Nos Estados Unidos, o texto da americana Katori Hall foi apedrejado. Quase nunca uma sociedade está preparada para arranhar seus ídolos - mesmo aqueles que essa mesma sociedade tenha assassinado. A visão de um Martin Luther King humanizado demais, com mau cheiro no pé, doido por um cigarro, um café e prestes a trair a mulher às vésperas do próprio assassinato intuído incomodou. No Brasil, o talento carismático do casal Lázaro Ramos e Tais Araújo faz de O Topo da Montanha um sucesso estrondoso. Foi uma ovação o que se viu na noite do Teatro Guararapes superlotado do último sábado.
Num teatro, admitamos, que recebe sempre as melhores produções do País, de ingressos quase sempre caros e frequentado, também quase sempre, por uma elite ainda branca, era notório o ar de militância de público.

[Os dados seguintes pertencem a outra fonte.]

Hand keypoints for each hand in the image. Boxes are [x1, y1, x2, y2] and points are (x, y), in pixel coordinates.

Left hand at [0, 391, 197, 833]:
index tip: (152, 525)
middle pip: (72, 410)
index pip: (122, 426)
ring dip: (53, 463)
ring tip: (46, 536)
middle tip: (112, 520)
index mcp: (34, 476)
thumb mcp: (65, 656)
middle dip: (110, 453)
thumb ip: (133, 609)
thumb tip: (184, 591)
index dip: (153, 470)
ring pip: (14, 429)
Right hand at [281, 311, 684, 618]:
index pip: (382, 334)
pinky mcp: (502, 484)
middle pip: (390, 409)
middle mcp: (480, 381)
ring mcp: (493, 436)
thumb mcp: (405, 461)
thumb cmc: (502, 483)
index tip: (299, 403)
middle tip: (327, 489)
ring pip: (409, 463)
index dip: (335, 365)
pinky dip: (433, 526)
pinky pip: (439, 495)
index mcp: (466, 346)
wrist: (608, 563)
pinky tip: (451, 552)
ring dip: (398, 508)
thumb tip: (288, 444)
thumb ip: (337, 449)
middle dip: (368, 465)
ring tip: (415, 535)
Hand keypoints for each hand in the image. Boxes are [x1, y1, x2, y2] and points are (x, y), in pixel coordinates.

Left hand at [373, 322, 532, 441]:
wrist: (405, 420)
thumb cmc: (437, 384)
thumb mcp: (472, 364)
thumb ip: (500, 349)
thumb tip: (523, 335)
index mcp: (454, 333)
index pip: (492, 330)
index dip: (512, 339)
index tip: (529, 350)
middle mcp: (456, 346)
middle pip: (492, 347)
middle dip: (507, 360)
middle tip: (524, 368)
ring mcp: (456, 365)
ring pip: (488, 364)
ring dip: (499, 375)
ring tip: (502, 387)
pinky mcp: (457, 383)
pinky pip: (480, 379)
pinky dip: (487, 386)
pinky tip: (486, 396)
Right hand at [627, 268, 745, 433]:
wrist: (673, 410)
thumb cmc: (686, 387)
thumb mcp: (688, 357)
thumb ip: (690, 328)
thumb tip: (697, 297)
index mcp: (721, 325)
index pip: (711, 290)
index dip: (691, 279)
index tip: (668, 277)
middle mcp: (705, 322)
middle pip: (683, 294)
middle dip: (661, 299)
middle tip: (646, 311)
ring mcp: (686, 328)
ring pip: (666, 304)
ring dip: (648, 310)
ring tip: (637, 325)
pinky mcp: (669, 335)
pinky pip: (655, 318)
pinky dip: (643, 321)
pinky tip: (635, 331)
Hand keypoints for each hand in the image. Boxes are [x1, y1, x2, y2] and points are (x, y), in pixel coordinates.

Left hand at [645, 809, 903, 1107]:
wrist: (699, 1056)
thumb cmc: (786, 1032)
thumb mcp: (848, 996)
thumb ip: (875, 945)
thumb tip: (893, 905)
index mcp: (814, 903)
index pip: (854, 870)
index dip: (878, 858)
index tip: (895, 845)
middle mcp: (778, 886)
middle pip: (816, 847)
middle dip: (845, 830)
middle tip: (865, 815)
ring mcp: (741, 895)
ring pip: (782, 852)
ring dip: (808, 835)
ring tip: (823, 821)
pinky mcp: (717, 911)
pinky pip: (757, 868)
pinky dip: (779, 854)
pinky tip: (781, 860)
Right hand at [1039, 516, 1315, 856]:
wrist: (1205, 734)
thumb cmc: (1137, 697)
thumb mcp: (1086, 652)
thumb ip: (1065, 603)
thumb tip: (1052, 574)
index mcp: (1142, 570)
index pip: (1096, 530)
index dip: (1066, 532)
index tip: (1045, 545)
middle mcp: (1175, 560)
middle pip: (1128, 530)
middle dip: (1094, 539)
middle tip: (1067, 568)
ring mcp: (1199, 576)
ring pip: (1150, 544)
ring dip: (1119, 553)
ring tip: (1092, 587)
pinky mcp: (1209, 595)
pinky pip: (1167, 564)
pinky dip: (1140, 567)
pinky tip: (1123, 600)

De turbantes e outros símbolos de afirmação identitária, representantes de movimentos populares e organizações ligadas à causa negra compareceram como se, mais que a um espetáculo, fossem a um rito de altivez. "Claro que eles são grandes atores, mas a temática é sim o grande apelo que dá importância a esse espetáculo", dizia, na enorme fila que fez com a peça atrasasse mais de meia hora para começar, a antropóloga Rita Vasconcelos, da Rede de Mulheres Negras de Pernambuco.
Com um cenário minimalista e arrojado - uma caixa cênica de metal articulado simulando o quarto de hotel onde Luther King passou a última noite da vida, Lázaro, também diretor da montagem, e Taís foram aplaudidos antes mesmo de abrir as falas. Ele, no papel do reverendo; Ela, como a camareira que, simbolizando sua última tentação, o faz rever sua humanidade num diálogo em que não faltam referências e conversas com o divino. É comovente a sinceridade com que se entregam a seus papeis.
A grandiosidade do Guararapes, com seus mais de dois mil lugares, no entanto, comprometia o intimismo necessário a um espetáculo que deve ser assistido aos pés do ouvido. Um dos grandes atores de sua geração, o Lázaro Ramos que começou a carreira no Recife dos anos 2000 com aquela montagem hipnótica de A Maquina, de João Falcão, parecia, contudo, não encontrar a melhor potência na parceria de palco com sua mulher, Taís Araújo, outra atriz de talento incomum na monocórdica TV brasileira.
Não é um texto fácil. Exige respirações, silêncios para que o não dito dê sentido ao que é falado. Apressados, sem incorrer mais epidermicamente nas camadas de cinismo, sarcasmo e humor auto-impiedoso, os atores corriam demais, pareciam não se preocupar muito com os subtextos. Desfilavam como dois grandes cavalos de raça, elegantes, potentes, mais concentrados, contudo, na marcha que nas sutilezas do trote. Nos poucos e intensos momentos solos, traziam mais luz à cena que quando contracenavam. A dicção excessivamente carioca da atriz não nos deixava esquecer os modos e gestos pesadamente talhados pela TV na qual se destaca como uma das melhores profissionais. O sotaque do Leblon não parecia a melhor moldura vocal para aquela mulher simples diante do mito encarnado em seu primeiro dia de camareira.
O Topo da Montanha estreou em 2015; é ainda um espetáculo pulsante, em construção e no caminho do encontro de sua melhor dicção. Desnecessário, mas não custa repetir: os atores foram calorosa e militantemente ovacionados ao final da apresentação. Estavam tão emocionados como público.